La constellation du chien s’axe autour de deux personnages, deux hommes aux sensibilités opposées, deux tempéraments. Le rugueux Bangley s’adapte aussi facilement à la fin de la civilisation que Hig vit dans la nostalgie, la poésie et l’amour des truites éradiquées par la chaleur.
« On est déjà comme des rois Hig. Il aura fallu la fin du monde. »
Leur couple improbable s’organise autour d’un aérodrome d’où Hig s’envole à bord d’un Cessna, avec son chien pour copilote. Du ciel on pourrait presque s’imaginer que rien n’a changé, en bas. Ce lieu de vie forme un décor fabuleux. Avec Hig, ses promenades et ses poésies, l’émotion, la pudeur et la complicité prévalent.

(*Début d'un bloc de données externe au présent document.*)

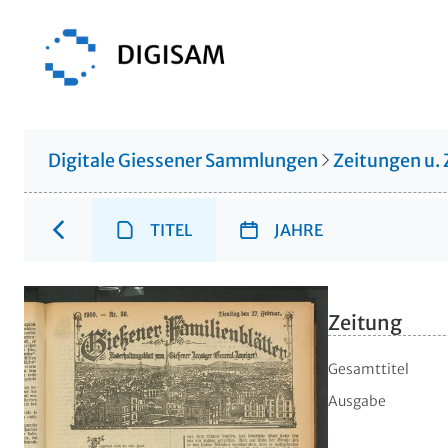
Digitale Giessener Sammlungen
Zeitungen u. 
TITEL
JAHRE
Zeitung
Gesamttitel
Ausgabe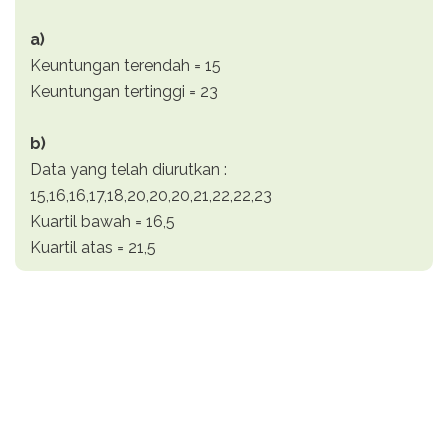
a)
Keuntungan terendah = 15
Keuntungan tertinggi = 23
b)
Data yang telah diurutkan :
15,16,16,17,18,20,20,20,21,22,22,23
Kuartil bawah = 16,5
Kuartil atas = 21,5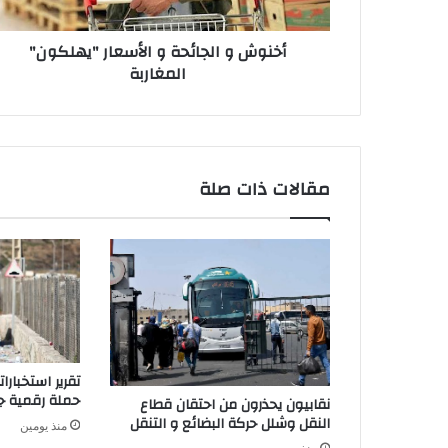
ل
و
ج
ن
أخنوش و الجائحة و الأسعار "يهلكون"
ا
ي
المغاربة
ئ
ح
ة
و
ا
ل
مقالات ذات صلة
أ
س
ع
ا
ر
"
ي
ه
ل
تقرير استخبار
ك
حملة رقمية جز
نقابيون يحذرون من احتقان قطاع
و
النقل وشلل حركة البضائع و التنقل
منذ يومين
ن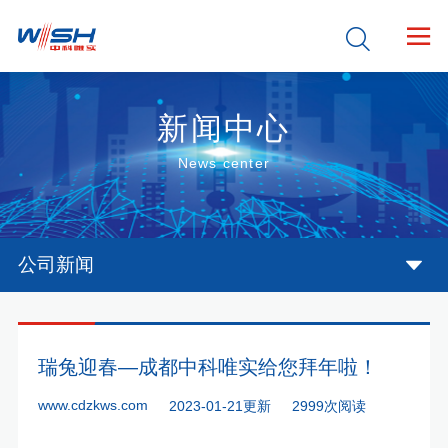


新闻中心
News center
公司新闻
瑞兔迎春—成都中科唯实给您拜年啦！
www.cdzkws.com
2023-01-21更新
2999次阅读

L’écriture de Peter Heller transmet au lecteur la sensibilité de Hig. Que serions-nous, ramenés au plus près de la mort, à l’ennui et à la solitude ? Les sources d’émerveillement deviennent rares dans un monde détruit, elles sont d’autant plus fortes et cette histoire est de celles qui font vivre des moments intenses. Dans le quotidien de ces hommes, rempli de peu, rien n’a le même sens que dans le vieux monde. Ce vieux monde est celui dans lequel nous vivons aujourd’hui. La constellation du chien nous invite à l’observer avec un autre regard.
Caroline de Benedetti
Peter Heller, La constellation du chien, Actes Sud/Babel, 2015, traduit de l’anglais par Céline Leroy, 9,70 euros, 408 p.